“İŞ CİNAYETLERİ KADERSE PATRONLAR ÖLSÜN!” – EÖC

İŞ CİNAYETLERİ KADERSE PATRONLAR ÖLSÜN!

Amasra’da yaşanan grizu patlamasında 41 kardeşimiz yaşamını yitirdi. Her şeyden önce hayatını kaybeden kardeşlerimizin ailelerinin acısını paylaşıyor, öfkelerini yüreğimizde taşıyoruz. Maden ocaklarında yaşanan işçi katliamları unutmamıza fırsat vermeyecek kadar sık yaşanıyor. Sadece 2004 yılından bu yana onlarca maden kazası yaşandı ve yüzlerce işçi hayatını kaybetti. Devletin doğrudan işveren konumunda olduğu veya denetim sorumluluğun ağır ihmali nedeniyle yaşanan her katliamdan sonra kader vurgusu öne çıkarıldı. Ölen işçiler şehit ilan edilip, cenazeleri bayrağa sarılarak kaldırıldı. İşçileri şehit değil, insan olarak dahi görmediklerini, bayakla esas olarak kendi suçlarını örttüklerini biliyoruz. Bu, siyasi sorumluluğa yapılan bir vurgu değil, somut olarak cinayet şüphelisi olan kamu görevlilerinin nasıl korunup kolandıklarından öğrenmiş olduğumuz gerçeklerdir.

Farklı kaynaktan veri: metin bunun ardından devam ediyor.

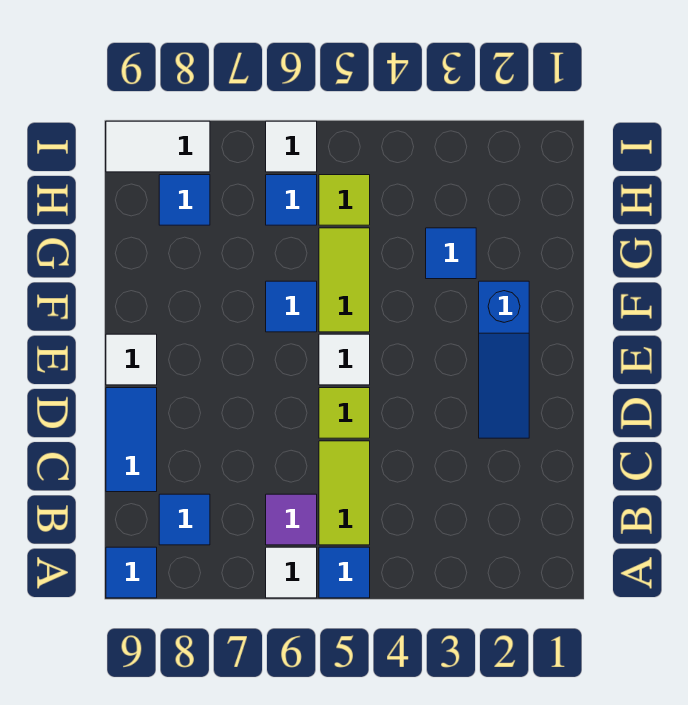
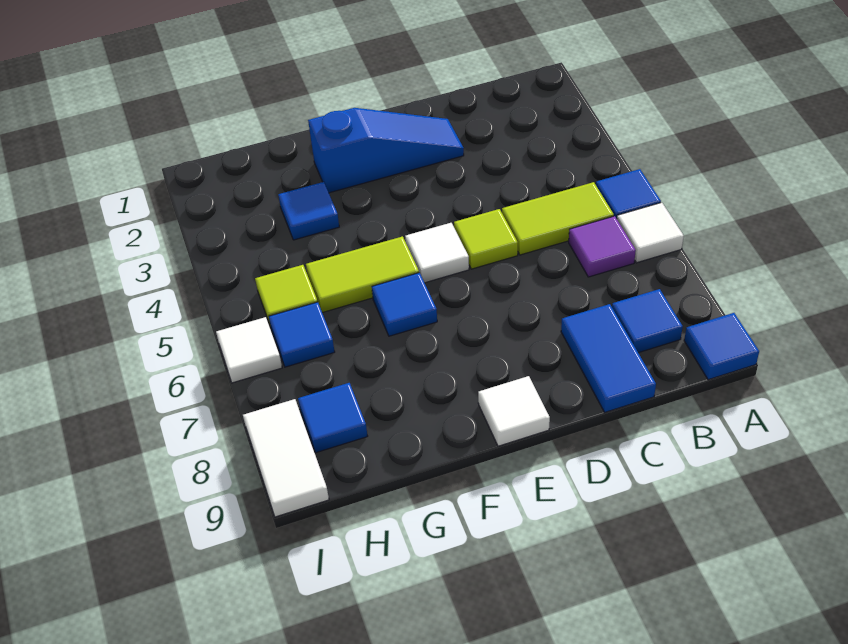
blue 1x2 tile [106,388,157,492] -> blue 1x2 tile turned to [561,304,656,412]

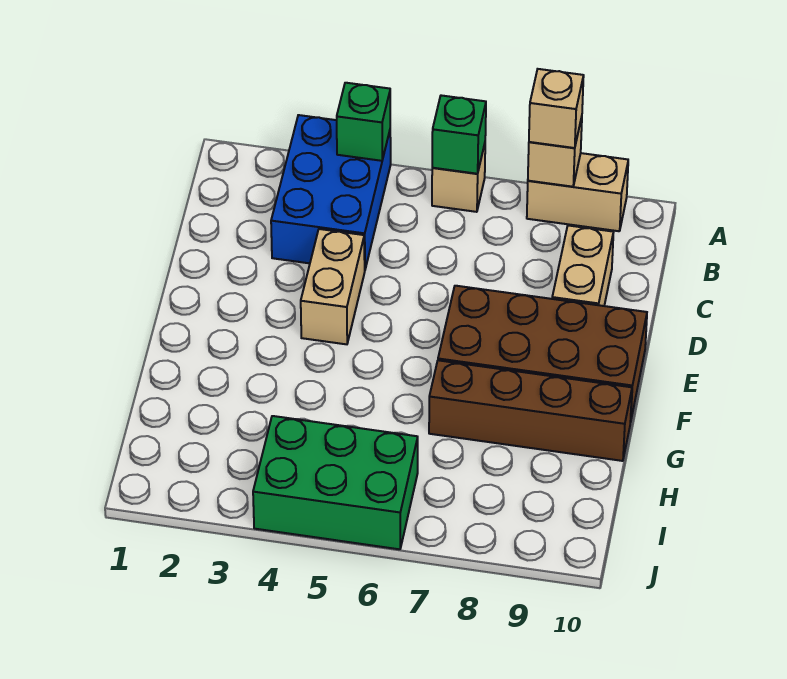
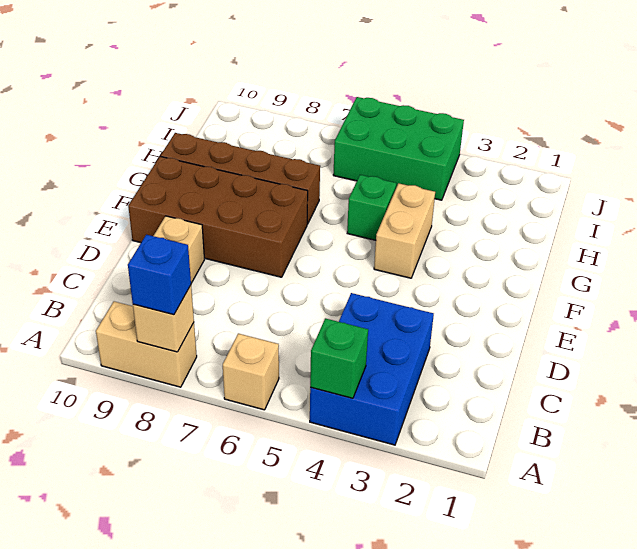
green 1x1 brick [432,95,486,174] -> green 1x1 brick moved to [347,175,396,240]
tan 1x1 brick [529,69,584,148] -> blue 1x1 brick [128,235,191,315]
tan 1x2 brick [301,229,365,344] -> tan 1x2 brick moved to [374,183,435,278]

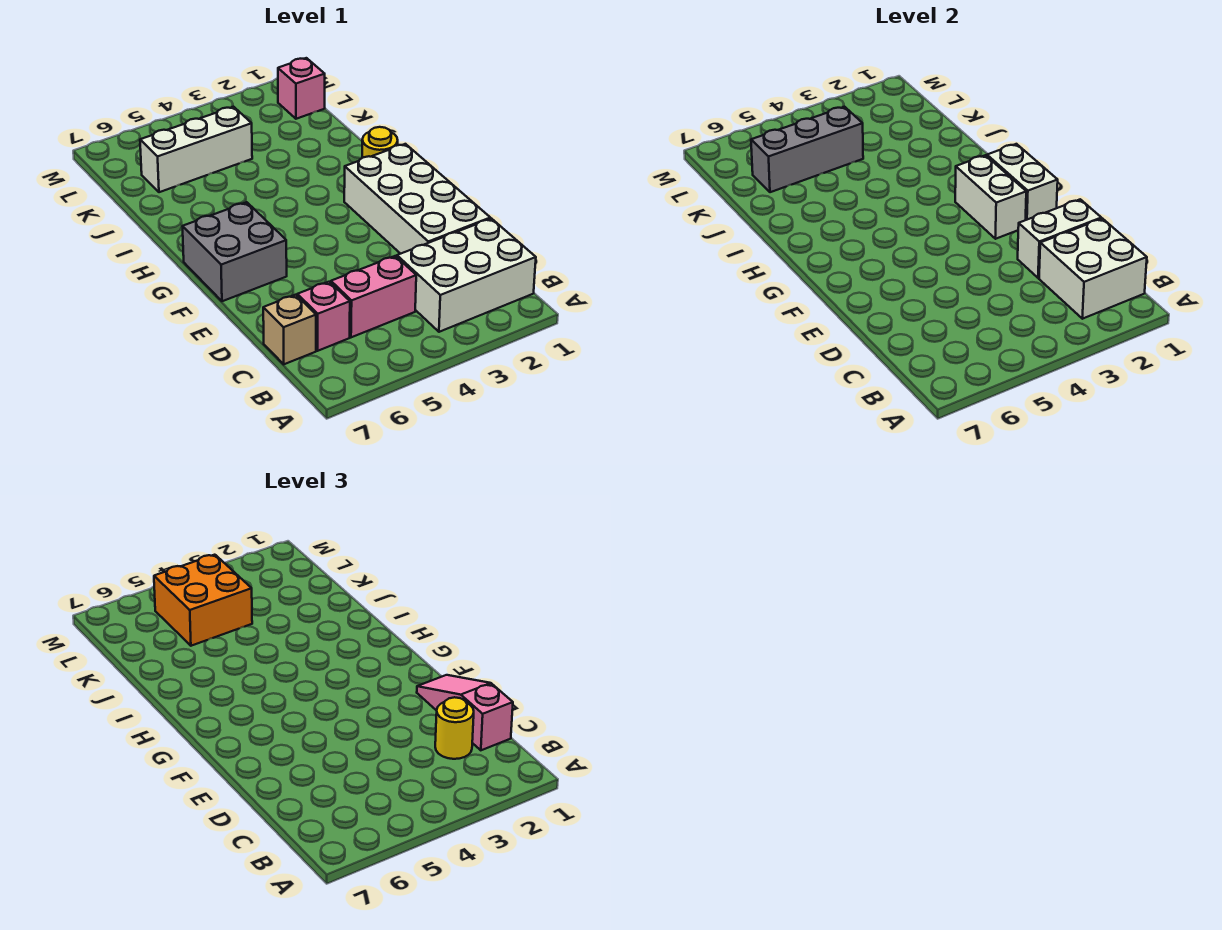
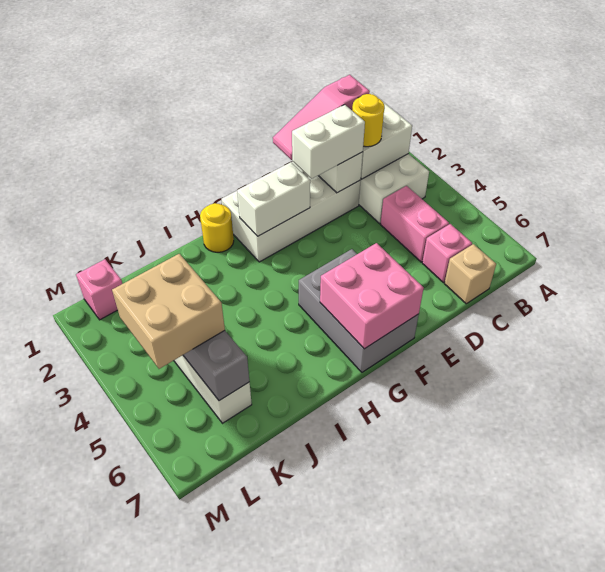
white 1x2 brick [987,144,1058,220] -> white 1x2 brick moved to [292,105,365,179]
grey 2x2 brick [183,202,287,301] -> grey 2x3 brick [299,249,419,372]
none -> pink 2x2 brick [320,243,424,349]
orange 2x2 brick [154,555,252,646] -> tan 2x2 brick [112,254,225,369]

2013 yılında Zonguldak Kozlu’da yaşanan maden katliamında 8 işçi yaşamını yitirdi, o dönem Türkiye Taşkömürü Kurumu (TTK) Kozlu Müeessese Müdürü olan Kazım Eroğlu yargılandı ve para cezasıyla “ödüllendirildi.” Bununla da kalınmadı; aynı şahs 8 madencinin ölümü nedeniyle yargılanırken terfi ettirilerek TTK Genel Müdürü yapıldı. 301 madencinin katledildiği Soma yargılamalarında sanıklara Taksir ve Bilinçli Taksirden düşük ceza verilmesini hukuka aykırı bulan ve tüm sanıkların olası kastla 301 kişiyi öldürmekten yargılanması gerektiğine hükmeden Yargıtay dairesinin 3 üyesi derhal görevden alındı ve yerlerine atanan üyelerle Yargıtay kararı değiştirildi. Bugün, katliama kader diyenler, cenaze başında dua okuyan bakanlar katillerin terfi kararlarında da imzası olanlardır.

Madenciler aileleri için, ekmek için, sadece nefes alıp yaşayabilmek için girdikleri maden ocaklarında gözünü kar hırsı bürümüş patronların ve onların resmi işlerini gören kamu görevlilerinin uyarılara rağmen almadıkları tedbirler nedeniyle yaşamlarını yitirdiler. Amasra madeni için hazırlanmış 2019 tarihli Sayıştay raporu grizu patlaması yaşanabileceği yönünde uyarılarda bulunurken önlem almayan bakanların ve diğer yetkililerin sahte üzüntüleri kimseyi ikna edemeyecektir. Patronlar ve kişisel zenginliği tek amaç edinmiş kapitalist bürokratlar, bakanlar ve bir bütün olarak AKP – MHP iktidarı bu katliamın hukuken ve siyaseten sorumlusudur.

İşçilerin, emekçilerin iş cinayetlerinde, katliamlarında her katledilişinde kader” söylemine başvuran patronlara ve onların hükümetlerine diyoruz ki; iş cinayetlerinde patronları pas geçen, unutan bir kaderi kabul etmiyoruz. İş cinayetlerinde ölmek sadece işçilerin kaderi olamaz. Kaderse artık patronlar da bu kaderden nasiplensin. Kaderse artık patronlar ve onların siyasi sözcüleri ölsün.

Tüm işçi ve emekçiler olarak, bu bilinç ve kararlılıkla bu yağma, yolsuzluk, sömürü ve ölüm düzenine, kapitalist düzene karşı birlik olalım ve mücadeleyi büyütelim.İşçi, emekçi halkın katillerinden hesap sorana, bu sömürü ve yağma düzenini yıkıp, özgürlük ve komün toplumunu kurana dek mücadelemiz sürecek.